Lors du procès en appel de la professeure de sa fille, la mère d’ Evaëlle a imploré la justice de reconnaître le harcèlement imputé à l’enseignante, relaxée en première instance. Le 21 juin 2019, quelques heures après son retour du collège, Evaëlle s’était suicidée.
Dans la matinée, la professeure s’est défendue d’avoir eu un comportement hostile envers la collégienne. Evaëlle était décrite comme une élève précoce, atypique ayant des difficultés à s'intégrer. ## Enquête sur des allégations de harcèlement scolaire
La professeure de français écoutée attentivement par la cour
Lors d'une audience récente, la professeure de français a été confrontée aux déclarations des élèves concernant des comportements de harcèlement envers certains d'entre eux. Des témoignages faisant état de remarques désobligeantes et de moqueries ont été entendus, notamment de la part d'un ancien élève ayant porté plainte pour harcèlement.
La défense de l'enseignante
Face à ces accusations, la professeure s'est défendue en reconnaissant des propos parfois excessifs mais en niant toute intention de harcèlement. Elle a mis en avant sa personnalité parfois jugée clivante et a souligné qu'elle ne cherchait pas à faire du mal aux élèves. Malgré des plaintes déposées contre elle, la professeure avait déjà été relaxée lors d'un précédent procès en 2025.

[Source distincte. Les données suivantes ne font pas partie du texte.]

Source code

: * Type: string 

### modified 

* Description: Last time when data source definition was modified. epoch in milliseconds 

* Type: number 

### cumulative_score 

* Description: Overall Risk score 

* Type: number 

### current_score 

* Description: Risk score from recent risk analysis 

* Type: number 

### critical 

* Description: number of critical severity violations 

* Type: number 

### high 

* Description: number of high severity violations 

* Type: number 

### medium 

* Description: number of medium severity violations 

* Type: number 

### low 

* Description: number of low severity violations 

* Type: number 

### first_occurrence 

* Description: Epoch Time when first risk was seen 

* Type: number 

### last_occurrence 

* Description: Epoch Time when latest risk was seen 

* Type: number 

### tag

Le cas sous l'œil du ministère public
Le ministère public, insistant sur la gravité du harcèlement scolaire, avait requis une condamnation à dix-huit mois de prison avec sursis lors du jugement initial. Suite à l'appel interjeté, la question du harcèlement scolaire et de la frontière entre autorité pédagogique et comportements inappropriés reste au centre des débats.